== TASK DETAILS ==
Wherever a picture sits, omit it. Output the rest of the listing exactly.

───── DATA SHOWN

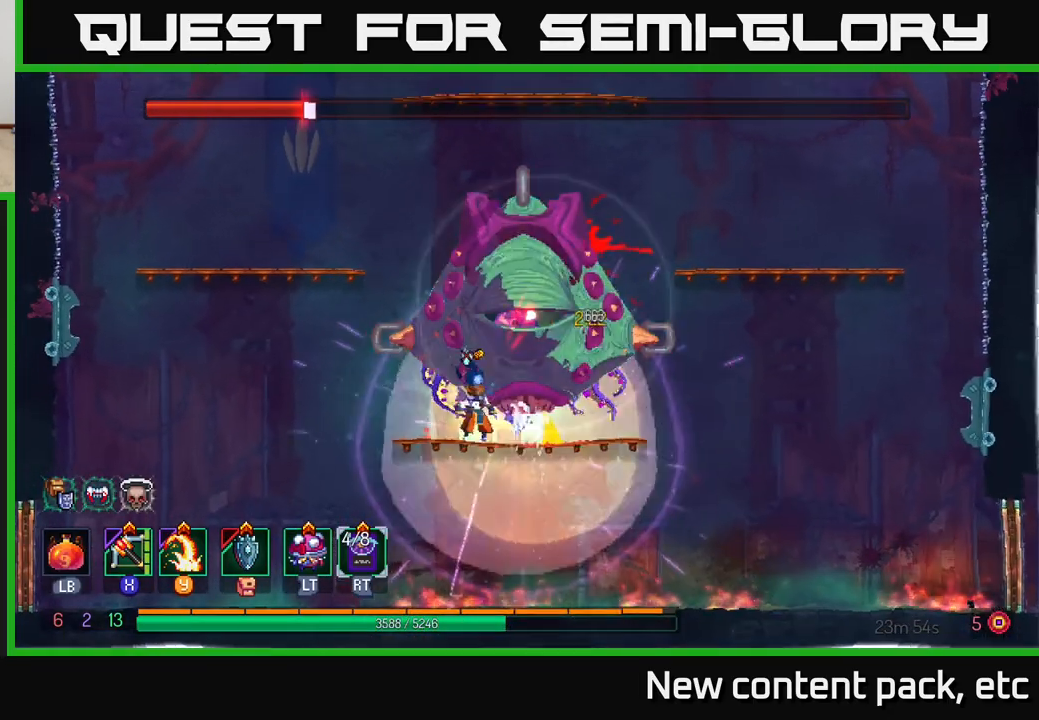
{"buttons": ["Y"], "left_stick": "center", "right_stick": "center", "events": [[50, "Y", "up"], [133, "Y", "down"], [217, "Y", "up"], [300, "Y", "down"], [367, "Y", "up"], [383, "left_stick", "center"], [450, "Y", "down"]]}
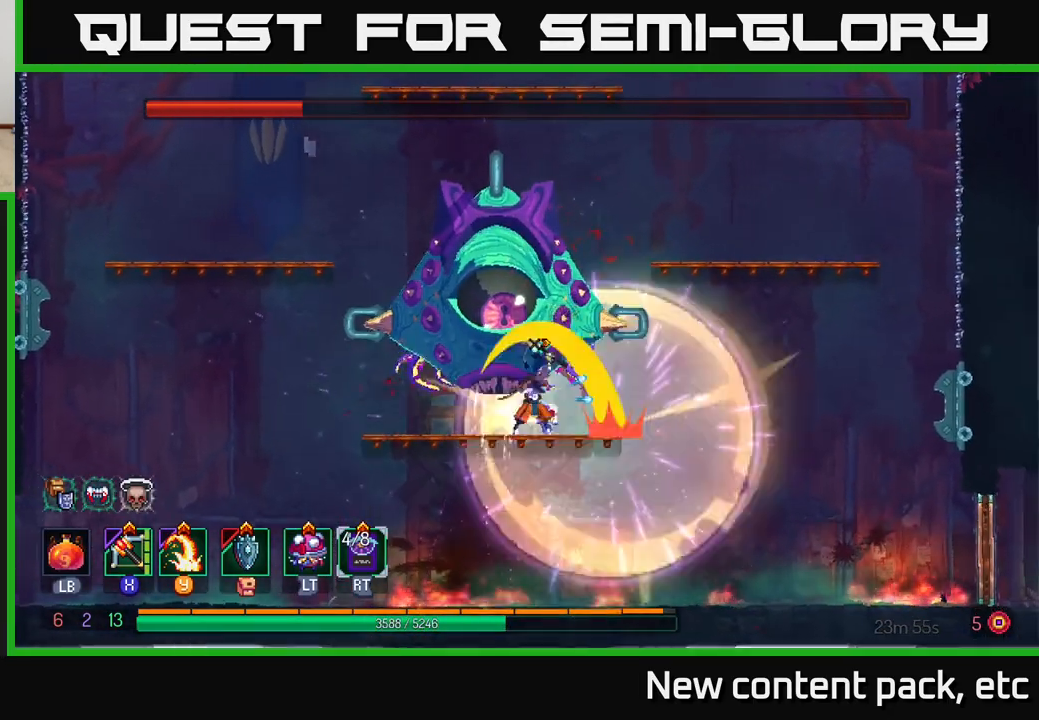
{"buttons": [], "left_stick": "left", "right_stick": "center", "events": [[50, "Y", "up"], [117, "Y", "down"], [217, "Y", "up"], [300, "Y", "down"], [333, "left_stick", "left"], [400, "Y", "up"]]}
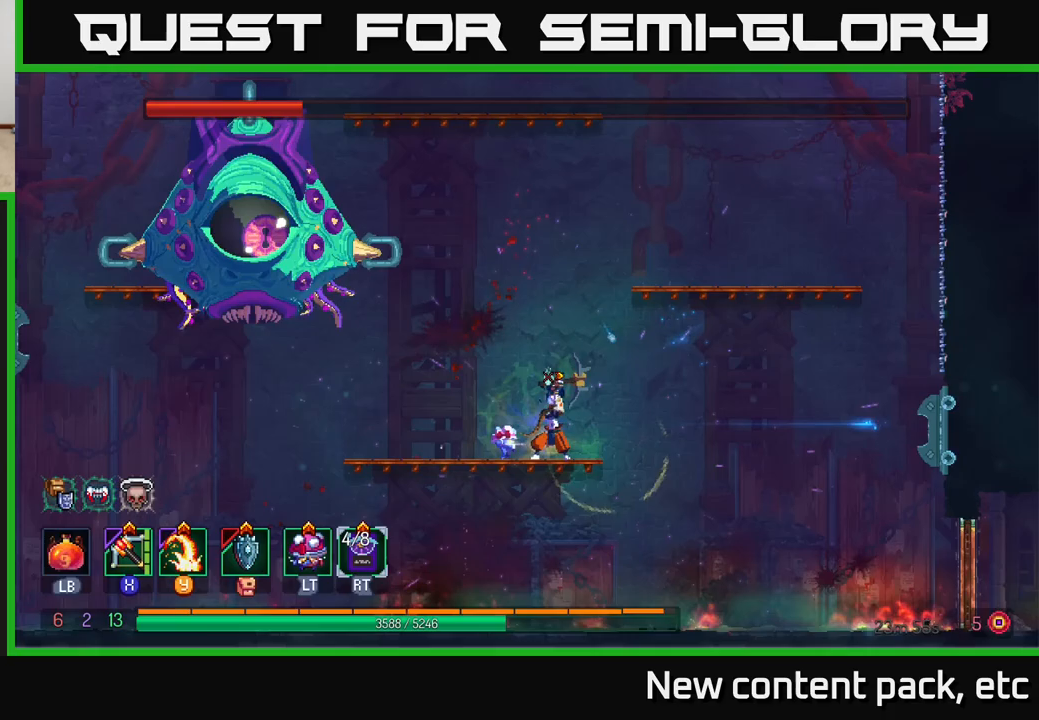
{"buttons": ["A"], "left_stick": "left", "right_stick": "center", "events": [[383, "A", "down"]]}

──────────

== RESULT OF THE EXERCISE ==
{"buttons": ["Y"], "left_stick": "center", "right_stick": "center", "events": [[50, "Y", "up"], [133, "Y", "down"], [217, "Y", "up"], [300, "Y", "down"], [367, "Y", "up"], [383, "left_stick", "center"], [450, "Y", "down"]]}
{"buttons": [], "left_stick": "left", "right_stick": "center", "events": [[50, "Y", "up"], [117, "Y", "down"], [217, "Y", "up"], [300, "Y", "down"], [333, "left_stick", "left"], [400, "Y", "up"]]}
{"buttons": ["A"], "left_stick": "left", "right_stick": "center", "events": [[383, "A", "down"]]}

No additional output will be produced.